0
votes

My applicant is originally a SAT problem. Now, I'm trying to do some extension which requires to use some int variables. So the problem becomes a SMT problem. But I encountered a performance problem when using z3 to solve it. As the int variable is bounded (less than 100), it's viable to convert it to a pure SAT problem.

Does anyone know how to apply this tactic in z3 c++ interface? Or can I use z3 to convert the SMT constraints to SAT formulas firstly and then try other SAT solvers?
Thanks in advance.

2

2 Answers

1
votes

If you represent your problem in a bit vector formula, e.g. QF_ABV, it will be automatically flattened into propositional formula, and solved using a SAT solver. For example, you can represent your less-than-100 integer variables as a bit vectors of 7 bits.

Apart from bit vector, conversion from SMT to SAT will not boost your performance (otherwise SMT would not exist).
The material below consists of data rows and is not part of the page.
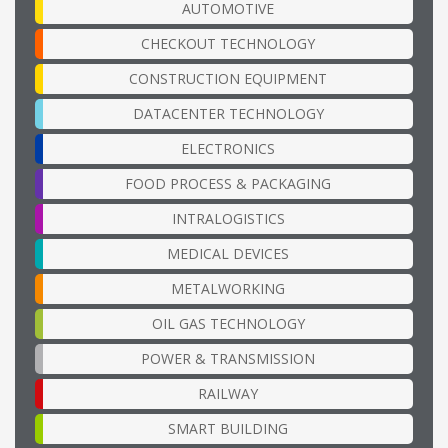
AUTOMOTIVE
CHECKOUT TECHNOLOGY
CONSTRUCTION EQUIPMENT
DATACENTER TECHNOLOGY
ELECTRONICS
FOOD PROCESS & PACKAGING
INTRALOGISTICS
MEDICAL DEVICES
METALWORKING
OIL GAS TECHNOLOGY
POWER & TRANSMISSION
RAILWAY
SMART BUILDING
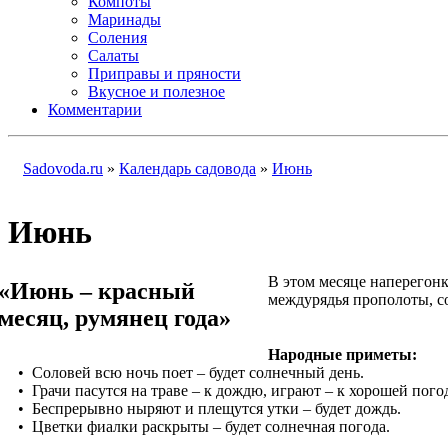
Компоты
Маринады
Соления
Салаты
Приправы и пряности
Вкусное и полезное
Комментарии
Sadovoda.ru
»
Календарь садовода
»
Июнь
Июнь
В этом месяце наперегонк
«Июнь – красный
междурядья прополоты, со
месяц, румянец года»
Народные приметы:
• Соловей всю ночь поет – будет солнечный день.
• Грачи пасутся на траве – к дождю, играют – к хорошей пого
• Беспрерывно ныряют и плещутся утки – будет дождь.
• Цветки фиалки раскрыты – будет солнечная погода.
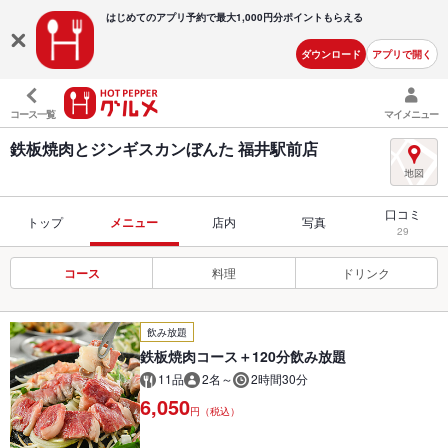
はじめてのアプリ予約で最大
1,000円分ポイントもらえる
ダウンロード
アプリで開く
コース一覧
マイメニュー
鉄板焼肉とジンギスカンぼんた 福井駅前店
口コミ
トップ
メニュー
店内
写真
29
コース
料理
ドリンク
飲み放題
鉄板焼肉コース＋120分飲み放題
11品
2名～
2時間30分
6,050
円（税込）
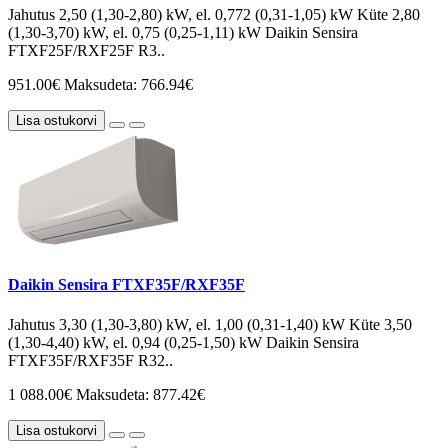
Jahutus 2,50 (1,30-2,80) kW, el. 0,772 (0,31-1,05) kW Küte 2,80
(1,30-3,70) kW, el. 0,75 (0,25-1,11) kW Daikin Sensira
FTXF25F/RXF25F R3..
951.00€
Maksudeta: 766.94€
Lisa ostukorvi
Daikin Sensira FTXF35F/RXF35F
Jahutus 3,30 (1,30-3,80) kW, el. 1,00 (0,31-1,40) kW Küte 3,50
(1,30-4,40) kW, el. 0,94 (0,25-1,50) kW Daikin Sensira
FTXF35F/RXF35F R32..
1 088.00€
Maksudeta: 877.42€
Lisa ostukorvi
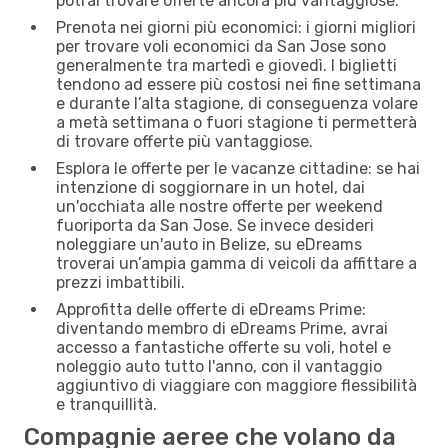
potrai trovare offerte ancora più vantaggiose.
Prenota nei giorni più economici: i giorni migliori
per trovare voli economici da San Jose sono
generalmente tra martedì e giovedì. I biglietti
tendono ad essere più costosi nei fine settimana
e durante l’alta stagione, di conseguenza volare
a metà settimana o fuori stagione ti permetterà
di trovare offerte più vantaggiose.
Esplora le offerte per le vacanze cittadine: se hai
intenzione di soggiornare in un hotel, dai
un'occhiata alle nostre offerte per weekend
fuoriporta da San Jose. Se invece desideri
noleggiare un'auto in Belize, su eDreams
troverai un’ampia gamma di veicoli da affittare a
prezzi imbattibili.
Approfitta delle offerte di eDreams Prime:
diventando membro di eDreams Prime, avrai
accesso a fantastiche offerte su voli, hotel e
noleggio auto tutto l'anno, con il vantaggio
aggiuntivo di viaggiare con maggiore flessibilità
e tranquillità.
Compagnie aeree che volano da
Because SAT solver is only good at case analysis, and theory-specific decision procedures, e.g. simplex-based algorithms for linear arithmetic, are much more efficient in constraint solving.

0
votes

The yices SMT solver supports conversion from SMT constraints into SAT if Bitvectors are used. Use (export-to-dimacs "myfile.cnf") in SMT problem sheet and run yices with --logic=QF_BV option.